Finally, here they are, as promised: the pictures of my Watteau pleat dress. Please don't pay attention to the slightly weird poses and strained facial expressions. I never look well on self-timer. I took pictures from front, back and sides to really show off the different faces of this dress.
Seen from the front, it looks like a vaguely vintage inspired day dress. And of course, it has pockets...
From the side, you can really see the 'gap' between my back and the pleat. There is a bit of fabric there, reacting space between the slightly hollow back seam and the straight pleat.
And from the back you can see the Watteau pleat in all its glory. I know it would have been more historically correct to have the entire back of the dress in the same fabric (gowns of that era closed at the front, sometimes showing a contrasting or matching stomacher and petticoats there) but I ran out of the black and white printed fabric. I thought this would be the best way to deal with the fabric shortage, although it means that my pleat will not blend in with my skirt seamlessly like in the historical examples.
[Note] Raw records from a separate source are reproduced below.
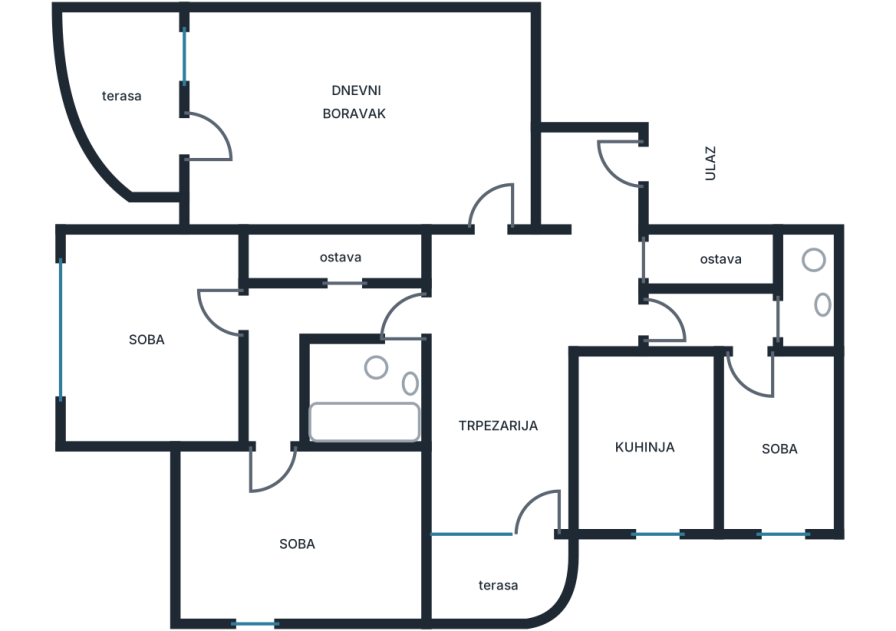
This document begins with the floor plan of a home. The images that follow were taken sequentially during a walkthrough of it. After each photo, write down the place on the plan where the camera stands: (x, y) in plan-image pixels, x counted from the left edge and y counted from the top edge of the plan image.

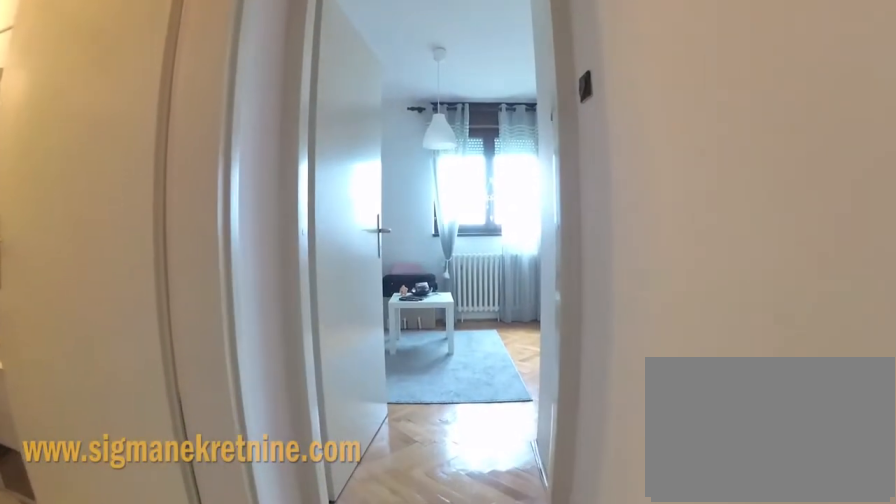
(269, 329)
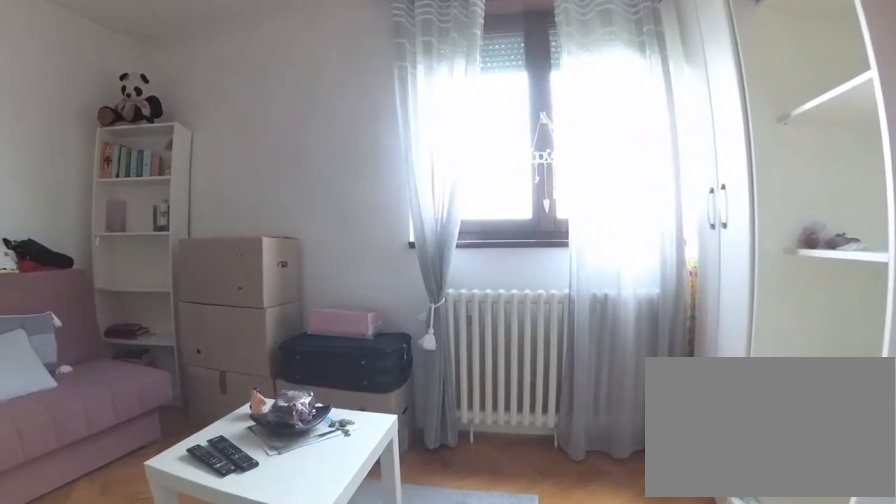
(264, 495)
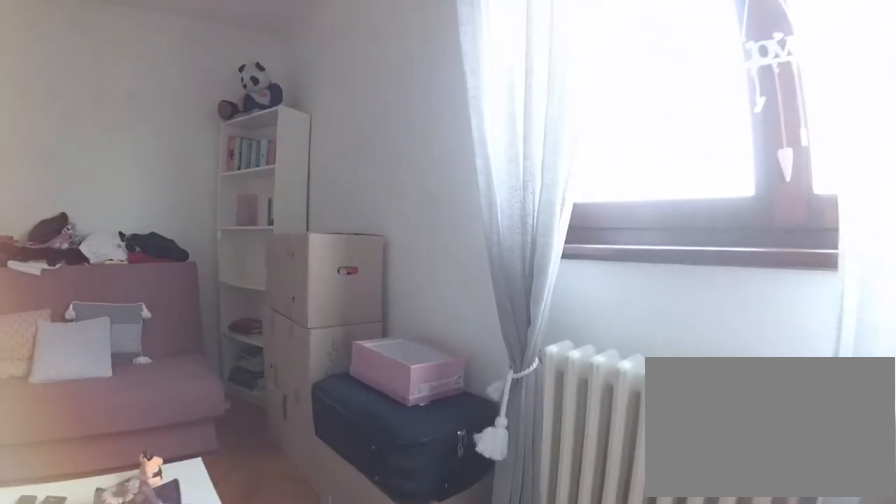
(258, 581)
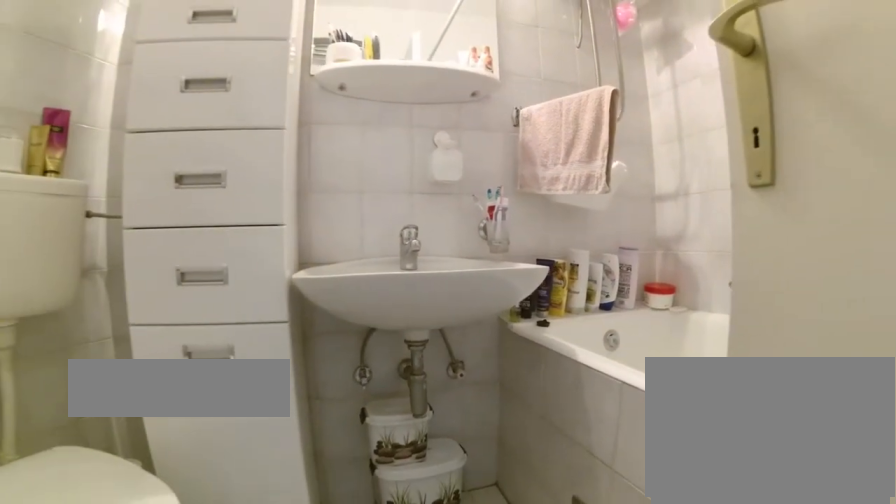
(305, 391)
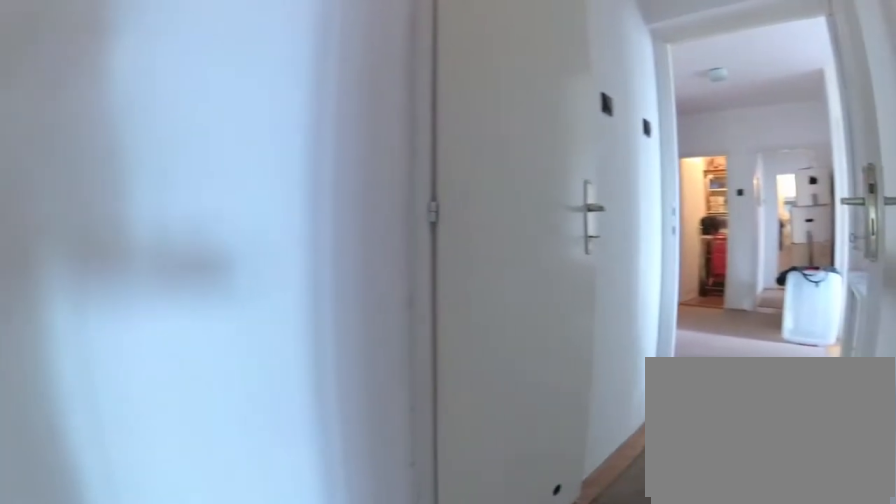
(259, 342)
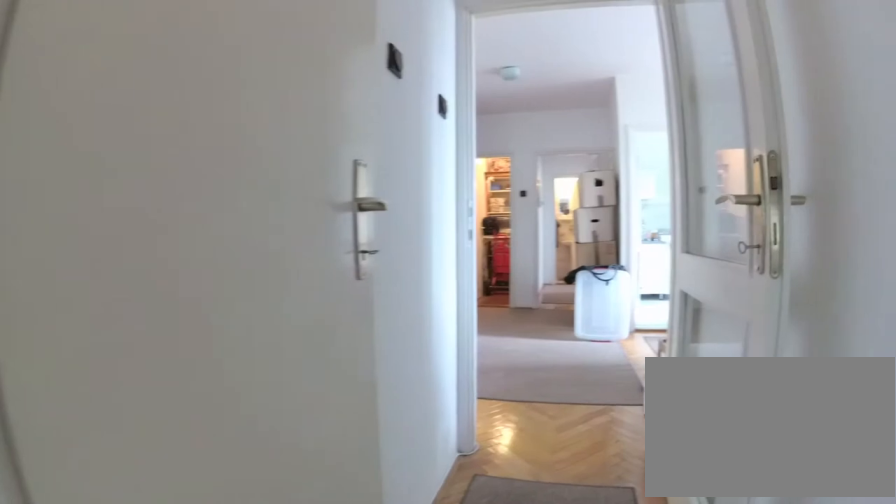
(275, 316)
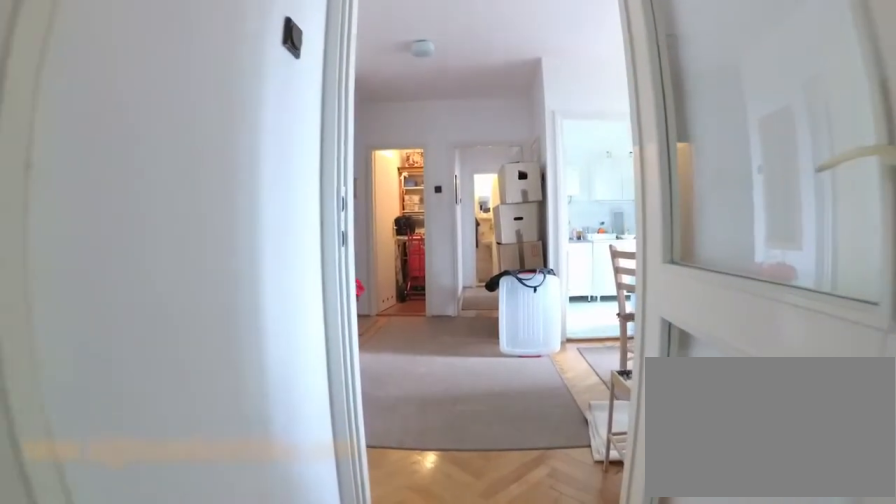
(312, 315)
I am rather happy with this dress. It was a big experiment, but I think the end result looks good, and was suprisingly easy to make. But of course, the proof of the pudding is in the eating, and for any of my sewing creations that means wearing it out. I haven't worn this one outdoors yet, and based on the reactions on my (much more 'normal') double polkadot dress, I may be in for a treat. I have shown the dress to a friend however. She liked it, even though she's not into 'unusual dressing' herself.
By the way, Watteau was a painter in the late 17th and early 18th century. The pleat is called after him because he painted a lot of ladies wearing the 'sackback gown' or 'robe a la francaise' fashionable at the time.